Fort Hays brings aluminum pour to Perry-Lecompton students
by Clarke Davis
Middle and high school art students at Perry-Lecompton were able to see their recent creations come to fruition with an “aluminum pour” made possible by the Fort Hays State University art department Friday.
Art instructor Diane Drummond and her assistant, Erin Dugan, a graduate student at Fort Hays who is student teaching at Perry-Lecompton, provided the students with sand molds, also called scratch blocks.
They had to carve out, chisel, hammer, and drill their molds creating a substractive sculpture in preparation for the pour.
Toby Flores, sculptor and assistant professor of art and design at Fort Hays, provided the propane-powered portable crucible that melted aluminum beyond 1200 degrees F. “It’s probably closer to 2000 degrees,” he said.
Once melted, the aluminum was poured over the students’ molds to create the final product.

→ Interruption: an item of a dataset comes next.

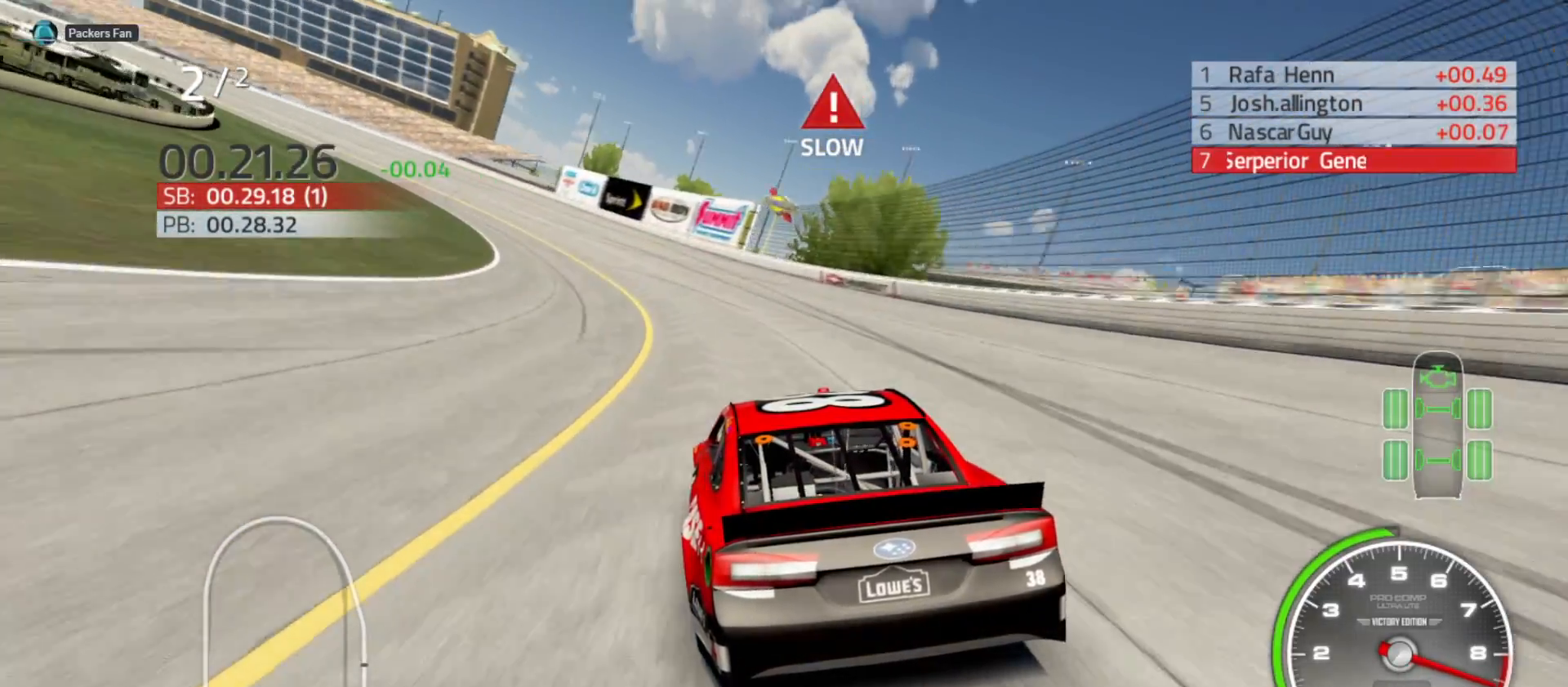
{"buttons": ["R2"], "left_stick": "left", "right_stick": "center", "events": []}
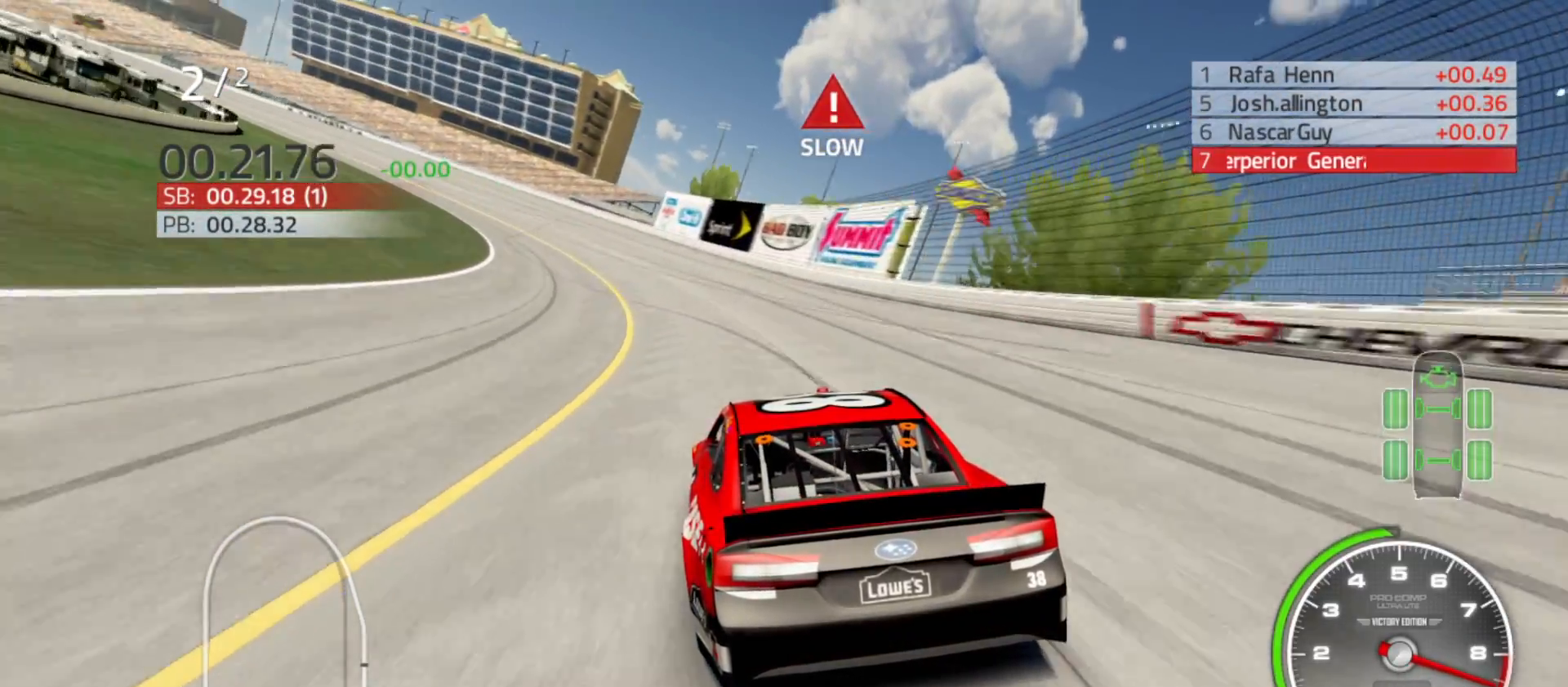
{"buttons": ["R2"], "left_stick": "left", "right_stick": "center", "events": []}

Flores said the offer to assist various art departments began as a recruiting tool, a way to promote the university. However, he said, it’s more than that now.
“With most schools losing funding leaving art classes strapped, it’s more important than ever that we help out,” he said. “Many students would never get to experience this if we didn’t provide it.”
Dugan is the daughter of retired PLHS teacher Sherry Dugan and attended school in the Seaman District.
The furnace was designed by Flores and built by him and his students.